We decided to head for the main soba restaurant -- Michiko no soba tei -- in the woods.  I could practically taste the delicious tempura and soba as the building came into view.  But it was closed! Perhaps the staff were part of the Aki Matsuri going on down the hill?
We decide to head for the "main house" (本家) soba place and Edo period magistrate's resting place.

The spectacular old building comes into view.

But it is closed!
In any event, we got soba at a restaurant off the main road and across a bridge on the way back to Tokura/Itsukaichi.
Bikes at the soba place where we ended up.

Where we ended up eating lunch.
The matsuri was almost ready to start as we passed through Itsukaichi.  And we could hear drums beating and traditional instruments at various places along the ride home.
Matsuri!  Henry's PE jersey still looks like new.

Flowering trees .. as I manage to catch a break in the line of cars to snap a photo.
Then a nice -- if slower than usual -- ride back into town, the weather still pleasant, the roads still crowded.

08 September 2014

Jerome's Ride to Otarumi on a Wet Sunday

Jerome planned Sunday's ride (hence the mid-ride beers).  He had a visitor in town on business this week from Singapore, Sean, who borrowed Jerome's Look and joined us.  Jerome rode the "Bette Noire."  Guillaume, Jerome's friend, and Frank, Jerome's brother-in-law, also joined us to make it five.

It was wet early Sunday morning, raining steadily.  But the forecast suggested the rain would taper off by mid-day.  And this year in Japan, if we stayed off the bike just because there is rain in the morning ...  we would almost never ride.   And by starting a ride in the rain, one can always take solace in Rule #9.

I confidently declared to the group that the rain would stop by mid-day, and this time, for once the weather obediently followed the forecast, even though our ride took us into the wet, misty hills to the west of town.

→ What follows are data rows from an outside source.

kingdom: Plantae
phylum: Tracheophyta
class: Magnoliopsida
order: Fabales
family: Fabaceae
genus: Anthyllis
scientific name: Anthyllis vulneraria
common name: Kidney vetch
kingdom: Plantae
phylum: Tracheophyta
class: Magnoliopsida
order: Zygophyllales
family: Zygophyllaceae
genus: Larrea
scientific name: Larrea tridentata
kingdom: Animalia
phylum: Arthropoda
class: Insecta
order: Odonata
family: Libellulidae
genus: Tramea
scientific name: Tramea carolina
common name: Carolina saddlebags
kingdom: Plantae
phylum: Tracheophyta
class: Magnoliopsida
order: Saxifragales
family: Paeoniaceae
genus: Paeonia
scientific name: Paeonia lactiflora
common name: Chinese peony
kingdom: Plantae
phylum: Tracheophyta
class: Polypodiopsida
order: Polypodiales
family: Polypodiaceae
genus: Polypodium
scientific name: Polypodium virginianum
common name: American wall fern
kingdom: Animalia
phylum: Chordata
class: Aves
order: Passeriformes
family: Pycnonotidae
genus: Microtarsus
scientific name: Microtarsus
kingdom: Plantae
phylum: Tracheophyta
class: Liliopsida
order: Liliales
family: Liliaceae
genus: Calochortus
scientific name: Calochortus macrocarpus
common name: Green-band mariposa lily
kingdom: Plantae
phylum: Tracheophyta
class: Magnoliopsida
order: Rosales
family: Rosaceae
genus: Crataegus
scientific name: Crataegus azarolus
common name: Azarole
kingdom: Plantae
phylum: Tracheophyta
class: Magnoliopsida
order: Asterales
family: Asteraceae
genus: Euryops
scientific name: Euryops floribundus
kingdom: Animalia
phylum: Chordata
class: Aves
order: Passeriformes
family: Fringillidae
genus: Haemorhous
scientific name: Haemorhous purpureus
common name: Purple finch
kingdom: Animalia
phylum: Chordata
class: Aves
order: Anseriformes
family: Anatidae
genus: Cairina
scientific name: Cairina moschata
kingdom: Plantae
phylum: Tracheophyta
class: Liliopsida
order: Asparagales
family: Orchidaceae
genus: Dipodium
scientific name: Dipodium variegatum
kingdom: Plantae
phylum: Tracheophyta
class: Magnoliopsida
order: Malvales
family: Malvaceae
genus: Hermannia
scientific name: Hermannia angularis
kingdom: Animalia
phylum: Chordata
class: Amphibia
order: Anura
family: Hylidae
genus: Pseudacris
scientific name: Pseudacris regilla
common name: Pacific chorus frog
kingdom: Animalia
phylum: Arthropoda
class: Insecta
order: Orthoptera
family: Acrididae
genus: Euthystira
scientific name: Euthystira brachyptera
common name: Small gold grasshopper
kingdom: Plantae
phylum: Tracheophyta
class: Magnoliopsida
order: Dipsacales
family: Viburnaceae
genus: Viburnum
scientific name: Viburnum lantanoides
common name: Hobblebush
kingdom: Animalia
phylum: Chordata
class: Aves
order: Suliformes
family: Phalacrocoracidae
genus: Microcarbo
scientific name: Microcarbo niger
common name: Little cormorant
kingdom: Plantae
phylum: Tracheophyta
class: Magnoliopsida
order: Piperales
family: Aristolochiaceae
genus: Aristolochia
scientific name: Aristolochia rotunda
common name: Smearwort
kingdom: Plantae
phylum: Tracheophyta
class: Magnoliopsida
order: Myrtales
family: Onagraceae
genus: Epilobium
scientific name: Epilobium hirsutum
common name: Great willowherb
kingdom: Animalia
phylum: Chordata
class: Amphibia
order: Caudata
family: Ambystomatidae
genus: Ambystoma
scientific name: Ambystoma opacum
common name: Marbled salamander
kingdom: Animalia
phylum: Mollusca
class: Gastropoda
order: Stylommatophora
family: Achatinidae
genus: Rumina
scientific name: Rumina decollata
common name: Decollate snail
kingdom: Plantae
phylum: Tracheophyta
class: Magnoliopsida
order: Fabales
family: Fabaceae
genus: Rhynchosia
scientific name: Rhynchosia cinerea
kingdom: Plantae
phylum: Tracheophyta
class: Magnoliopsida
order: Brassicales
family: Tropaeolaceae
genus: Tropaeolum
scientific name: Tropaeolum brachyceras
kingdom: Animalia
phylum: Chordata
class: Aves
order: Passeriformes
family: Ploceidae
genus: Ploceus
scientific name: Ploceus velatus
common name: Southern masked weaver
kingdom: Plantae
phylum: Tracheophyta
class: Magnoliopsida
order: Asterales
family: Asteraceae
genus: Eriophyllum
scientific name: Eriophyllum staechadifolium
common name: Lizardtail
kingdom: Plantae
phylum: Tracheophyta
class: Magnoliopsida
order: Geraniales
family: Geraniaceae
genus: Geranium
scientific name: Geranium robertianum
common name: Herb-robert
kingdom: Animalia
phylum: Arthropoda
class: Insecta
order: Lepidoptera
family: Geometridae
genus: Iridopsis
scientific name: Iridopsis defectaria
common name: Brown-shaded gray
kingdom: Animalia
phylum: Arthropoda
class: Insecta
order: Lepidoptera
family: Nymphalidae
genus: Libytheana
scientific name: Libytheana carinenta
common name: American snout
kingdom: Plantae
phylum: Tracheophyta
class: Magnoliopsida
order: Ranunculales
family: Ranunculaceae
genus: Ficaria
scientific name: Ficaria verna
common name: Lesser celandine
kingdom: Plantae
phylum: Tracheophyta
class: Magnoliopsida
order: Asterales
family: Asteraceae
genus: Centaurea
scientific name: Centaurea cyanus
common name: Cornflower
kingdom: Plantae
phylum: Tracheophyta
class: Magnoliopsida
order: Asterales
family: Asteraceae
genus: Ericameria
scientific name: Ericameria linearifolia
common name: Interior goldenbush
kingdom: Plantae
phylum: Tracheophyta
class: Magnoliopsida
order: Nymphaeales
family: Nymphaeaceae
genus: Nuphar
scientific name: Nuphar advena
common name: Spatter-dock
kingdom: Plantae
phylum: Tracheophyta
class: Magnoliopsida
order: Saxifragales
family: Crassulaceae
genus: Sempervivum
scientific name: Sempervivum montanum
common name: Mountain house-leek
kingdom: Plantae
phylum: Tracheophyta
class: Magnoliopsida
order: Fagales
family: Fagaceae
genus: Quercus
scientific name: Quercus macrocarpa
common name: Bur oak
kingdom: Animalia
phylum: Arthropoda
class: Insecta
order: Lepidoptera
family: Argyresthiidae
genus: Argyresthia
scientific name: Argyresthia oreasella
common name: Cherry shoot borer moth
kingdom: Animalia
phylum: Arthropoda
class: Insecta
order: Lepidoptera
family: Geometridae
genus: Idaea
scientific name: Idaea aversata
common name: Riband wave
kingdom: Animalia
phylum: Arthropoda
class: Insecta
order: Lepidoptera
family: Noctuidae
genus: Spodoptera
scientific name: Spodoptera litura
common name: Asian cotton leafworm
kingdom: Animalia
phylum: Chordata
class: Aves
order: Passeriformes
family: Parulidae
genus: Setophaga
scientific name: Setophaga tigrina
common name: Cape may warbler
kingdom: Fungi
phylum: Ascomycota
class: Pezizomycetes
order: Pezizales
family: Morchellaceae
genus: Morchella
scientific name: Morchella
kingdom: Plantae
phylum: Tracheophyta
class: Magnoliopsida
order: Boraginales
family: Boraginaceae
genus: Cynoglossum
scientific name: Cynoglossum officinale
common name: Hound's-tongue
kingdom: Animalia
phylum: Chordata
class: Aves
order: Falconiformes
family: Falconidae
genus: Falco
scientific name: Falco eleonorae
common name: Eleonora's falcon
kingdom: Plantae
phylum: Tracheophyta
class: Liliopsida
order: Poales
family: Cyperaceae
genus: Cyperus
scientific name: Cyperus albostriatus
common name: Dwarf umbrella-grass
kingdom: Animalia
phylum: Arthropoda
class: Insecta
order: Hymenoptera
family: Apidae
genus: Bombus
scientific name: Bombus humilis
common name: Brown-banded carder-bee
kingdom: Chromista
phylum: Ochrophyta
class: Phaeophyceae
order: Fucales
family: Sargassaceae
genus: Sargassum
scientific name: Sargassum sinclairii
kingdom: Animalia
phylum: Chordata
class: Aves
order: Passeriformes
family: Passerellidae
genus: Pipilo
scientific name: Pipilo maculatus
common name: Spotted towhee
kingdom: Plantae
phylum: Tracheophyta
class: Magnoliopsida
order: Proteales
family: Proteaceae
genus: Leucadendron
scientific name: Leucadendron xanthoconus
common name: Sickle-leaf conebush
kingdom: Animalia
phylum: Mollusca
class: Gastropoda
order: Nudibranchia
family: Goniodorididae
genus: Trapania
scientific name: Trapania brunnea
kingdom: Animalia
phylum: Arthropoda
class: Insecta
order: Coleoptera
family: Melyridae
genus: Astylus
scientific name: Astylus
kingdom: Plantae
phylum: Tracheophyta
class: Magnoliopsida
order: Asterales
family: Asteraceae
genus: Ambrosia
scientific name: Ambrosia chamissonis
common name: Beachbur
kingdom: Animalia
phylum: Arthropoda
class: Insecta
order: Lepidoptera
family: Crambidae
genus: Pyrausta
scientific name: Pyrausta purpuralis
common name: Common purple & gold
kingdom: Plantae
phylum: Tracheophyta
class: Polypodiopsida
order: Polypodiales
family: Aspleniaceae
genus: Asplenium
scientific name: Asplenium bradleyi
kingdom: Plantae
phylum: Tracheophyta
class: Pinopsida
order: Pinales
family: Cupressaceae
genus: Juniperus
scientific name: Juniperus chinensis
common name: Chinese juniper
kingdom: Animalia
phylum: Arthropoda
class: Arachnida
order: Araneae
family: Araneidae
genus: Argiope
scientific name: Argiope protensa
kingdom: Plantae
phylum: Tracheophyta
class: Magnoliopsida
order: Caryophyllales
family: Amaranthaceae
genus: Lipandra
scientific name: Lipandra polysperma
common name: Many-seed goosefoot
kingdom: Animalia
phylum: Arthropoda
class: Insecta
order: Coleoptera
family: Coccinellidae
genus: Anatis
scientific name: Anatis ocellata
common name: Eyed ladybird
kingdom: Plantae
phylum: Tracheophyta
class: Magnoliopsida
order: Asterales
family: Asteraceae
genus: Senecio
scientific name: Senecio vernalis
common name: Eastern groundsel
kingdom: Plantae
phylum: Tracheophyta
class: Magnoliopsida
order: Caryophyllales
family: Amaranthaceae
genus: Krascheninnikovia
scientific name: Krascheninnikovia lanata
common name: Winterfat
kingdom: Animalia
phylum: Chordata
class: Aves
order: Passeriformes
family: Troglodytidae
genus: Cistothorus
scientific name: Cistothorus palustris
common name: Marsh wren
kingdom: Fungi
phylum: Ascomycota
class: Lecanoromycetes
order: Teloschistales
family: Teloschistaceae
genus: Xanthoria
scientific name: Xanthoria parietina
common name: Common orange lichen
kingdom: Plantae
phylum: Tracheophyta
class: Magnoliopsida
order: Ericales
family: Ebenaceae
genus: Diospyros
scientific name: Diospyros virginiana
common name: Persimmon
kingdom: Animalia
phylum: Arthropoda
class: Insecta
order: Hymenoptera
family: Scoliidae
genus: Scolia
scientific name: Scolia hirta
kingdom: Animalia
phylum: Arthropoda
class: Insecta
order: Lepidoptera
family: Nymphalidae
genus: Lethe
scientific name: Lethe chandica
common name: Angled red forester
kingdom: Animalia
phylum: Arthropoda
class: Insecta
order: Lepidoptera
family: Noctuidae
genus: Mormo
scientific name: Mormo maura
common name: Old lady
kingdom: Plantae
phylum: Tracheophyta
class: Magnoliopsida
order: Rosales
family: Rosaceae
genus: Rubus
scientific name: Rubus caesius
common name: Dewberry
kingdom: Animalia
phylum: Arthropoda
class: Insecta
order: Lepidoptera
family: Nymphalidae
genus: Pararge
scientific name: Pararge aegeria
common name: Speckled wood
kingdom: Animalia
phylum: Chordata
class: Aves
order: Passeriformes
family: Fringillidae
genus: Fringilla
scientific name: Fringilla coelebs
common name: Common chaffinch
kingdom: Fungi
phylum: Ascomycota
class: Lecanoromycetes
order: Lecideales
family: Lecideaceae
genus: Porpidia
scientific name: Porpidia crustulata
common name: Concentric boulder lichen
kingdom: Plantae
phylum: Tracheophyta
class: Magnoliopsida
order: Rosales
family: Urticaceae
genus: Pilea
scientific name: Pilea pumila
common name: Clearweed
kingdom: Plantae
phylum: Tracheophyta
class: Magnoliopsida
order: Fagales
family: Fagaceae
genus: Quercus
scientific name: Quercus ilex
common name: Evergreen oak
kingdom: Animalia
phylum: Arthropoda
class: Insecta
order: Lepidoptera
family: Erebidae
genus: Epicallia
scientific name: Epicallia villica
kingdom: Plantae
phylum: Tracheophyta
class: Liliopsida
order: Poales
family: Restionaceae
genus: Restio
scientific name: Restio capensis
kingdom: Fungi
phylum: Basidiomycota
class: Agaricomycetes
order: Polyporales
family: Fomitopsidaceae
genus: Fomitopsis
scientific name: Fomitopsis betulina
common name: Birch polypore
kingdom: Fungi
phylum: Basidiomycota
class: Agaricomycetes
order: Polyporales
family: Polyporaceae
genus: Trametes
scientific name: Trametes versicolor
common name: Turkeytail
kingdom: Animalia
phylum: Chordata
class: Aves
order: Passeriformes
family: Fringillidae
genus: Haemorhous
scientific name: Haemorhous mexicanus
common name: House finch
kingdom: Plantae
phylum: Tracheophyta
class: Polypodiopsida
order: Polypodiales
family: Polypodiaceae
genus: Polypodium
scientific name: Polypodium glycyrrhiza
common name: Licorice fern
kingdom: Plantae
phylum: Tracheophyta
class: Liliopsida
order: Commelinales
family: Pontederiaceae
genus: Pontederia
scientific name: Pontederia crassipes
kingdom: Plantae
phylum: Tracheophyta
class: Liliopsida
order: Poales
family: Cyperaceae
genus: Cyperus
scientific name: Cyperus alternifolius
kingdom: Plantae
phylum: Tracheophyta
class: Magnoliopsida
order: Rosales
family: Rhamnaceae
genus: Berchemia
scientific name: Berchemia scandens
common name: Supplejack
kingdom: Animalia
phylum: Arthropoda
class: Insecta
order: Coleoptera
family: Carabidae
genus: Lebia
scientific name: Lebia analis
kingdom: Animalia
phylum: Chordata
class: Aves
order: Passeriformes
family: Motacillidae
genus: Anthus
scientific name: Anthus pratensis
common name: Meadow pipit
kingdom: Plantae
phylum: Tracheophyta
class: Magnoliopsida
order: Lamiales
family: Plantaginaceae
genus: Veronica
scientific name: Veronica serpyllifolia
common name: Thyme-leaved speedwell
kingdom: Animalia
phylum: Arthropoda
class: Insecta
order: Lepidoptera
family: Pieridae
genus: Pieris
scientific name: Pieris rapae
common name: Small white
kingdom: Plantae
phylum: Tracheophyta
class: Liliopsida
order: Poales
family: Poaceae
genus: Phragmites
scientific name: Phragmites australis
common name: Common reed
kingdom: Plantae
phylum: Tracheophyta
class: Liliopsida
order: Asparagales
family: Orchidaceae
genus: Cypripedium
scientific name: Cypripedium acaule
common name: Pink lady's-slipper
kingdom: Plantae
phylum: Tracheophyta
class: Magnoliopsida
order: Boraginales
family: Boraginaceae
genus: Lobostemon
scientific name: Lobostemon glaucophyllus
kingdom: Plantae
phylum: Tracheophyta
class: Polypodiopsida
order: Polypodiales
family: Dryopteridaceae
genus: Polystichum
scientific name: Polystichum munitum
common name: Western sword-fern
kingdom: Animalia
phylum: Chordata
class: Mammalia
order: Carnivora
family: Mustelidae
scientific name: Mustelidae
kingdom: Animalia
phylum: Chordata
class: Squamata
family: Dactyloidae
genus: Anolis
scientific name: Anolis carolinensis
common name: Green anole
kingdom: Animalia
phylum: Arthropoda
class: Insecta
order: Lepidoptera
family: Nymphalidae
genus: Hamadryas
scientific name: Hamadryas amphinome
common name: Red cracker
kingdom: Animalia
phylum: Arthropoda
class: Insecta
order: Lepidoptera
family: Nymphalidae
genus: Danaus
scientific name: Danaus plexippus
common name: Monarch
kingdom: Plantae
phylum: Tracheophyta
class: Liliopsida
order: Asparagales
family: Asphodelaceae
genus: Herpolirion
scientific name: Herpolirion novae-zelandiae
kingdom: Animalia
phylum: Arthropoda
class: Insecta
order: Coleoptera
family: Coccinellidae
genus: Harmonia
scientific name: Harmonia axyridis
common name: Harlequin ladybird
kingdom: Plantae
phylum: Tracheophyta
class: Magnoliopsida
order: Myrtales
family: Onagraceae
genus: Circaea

We rode out One-kan, then the "Tank Road", and then took Machida Kaido to Takao, then finally the climb up Otarumi out of Takao on Koshu Kaido.  For 3 of the 5 members it was the first time they had done this climb by bicycle (Frank is at times a serious runner and has been through these hills before on foot).  Sean, from Argentina but living in Singapore the past year, has not ridden in the hills for some time, but managed Otarumi without problem.  He did go slow on the descent, as the triple front derailleur on Jerome's Look seemed stuck on the lowest (30-tooth) ring, forcing him to essentially coast down the hill.

The rain stopped definitively as we were heading through Takao and onto the Otarumi climb. At the pass we were able to sit outside for a lunch of ramen and gyoza at the Fujimi cafe, and even enjoy a view between the clouds at the hills across Tsukui-ko/Sagami-ko.  No views of Mt. Fuji today.

Heading back we took the path along the Asagawa, not very crowded for a Sunday afternoon given the continued cloudy weather, and then the usual route home along the Tamagawa.  Somehow it seemed much more scenic than the trip out of town, now that the rain had stopped and we were away from the car traffic.

All-in-all, a good ride with new friends, 100 kms covered on a day when many would have taken one look at the window, turned off the alarm clock and gone back to bed.